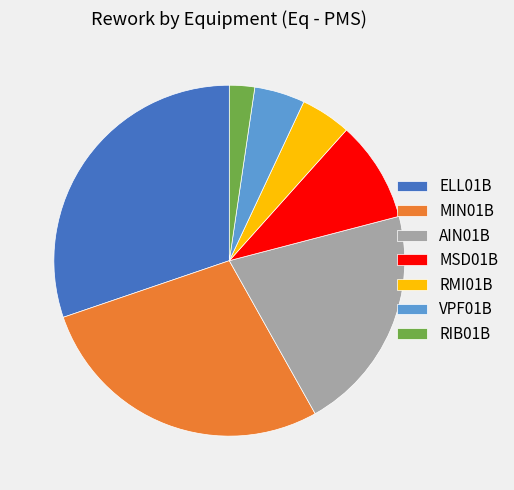

Between ELL01B and RIB01B, which is larger?

ELL01B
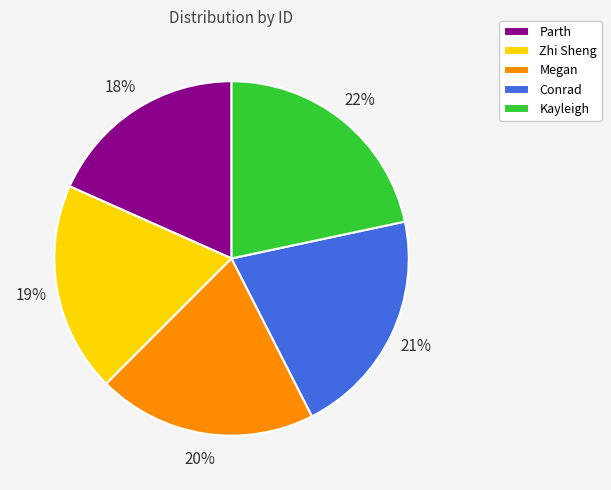

Is the sum of Zhi Sheng and Megan greater than half?

No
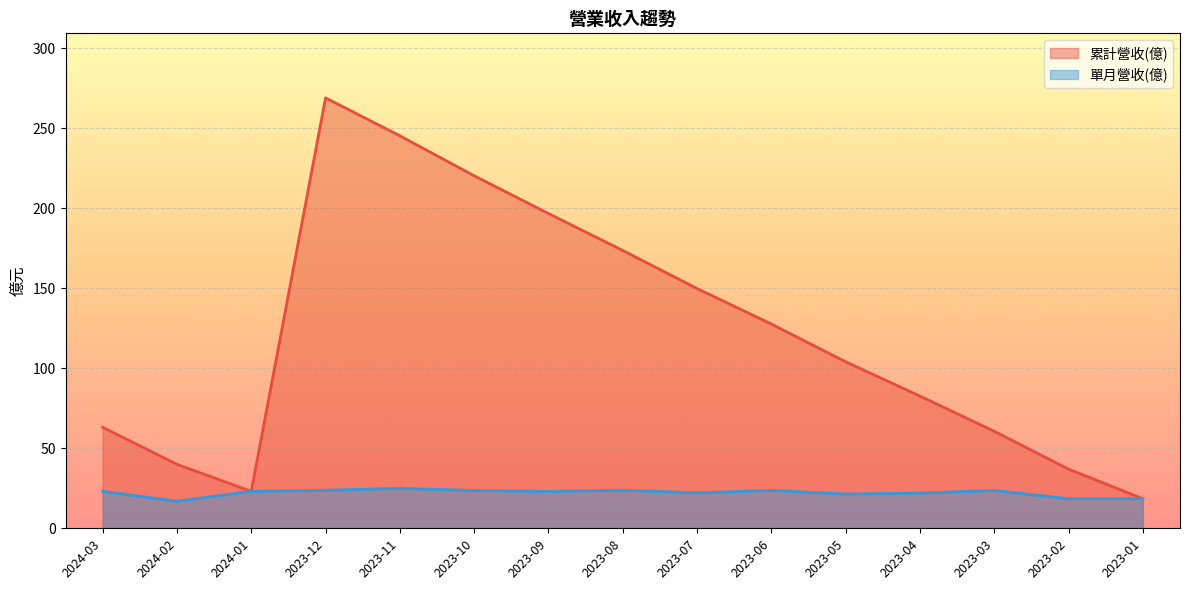

What is the spread (max minus min) of values at 2023-06?

104.0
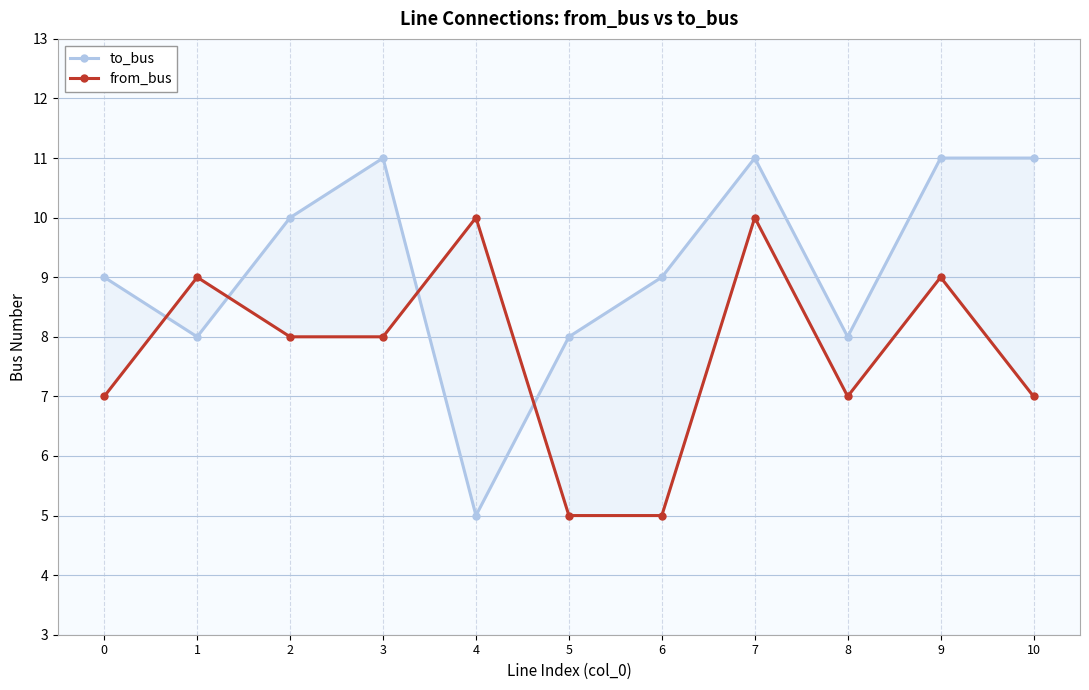

Rank the categories by from_bus value from lowest to highest.

5, 6, 0, 8, 10, 2, 3, 1, 9, 4, 7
____
[Task instructions] Rewrite all the entries above, substituting "bigger" for "larger" and leaving everything else unchanged. Leave out the pictures.

[Reply to the exercise]
Between ELL01B and RIB01B, which is bigger?

ELL01B

Is the sum of Zhi Sheng and Megan greater than half?

No

What is the spread (max minus min) of values at 2023-06?

104.0

Rank the categories by from_bus value from lowest to highest.

5, 6, 0, 8, 10, 2, 3, 1, 9, 4, 7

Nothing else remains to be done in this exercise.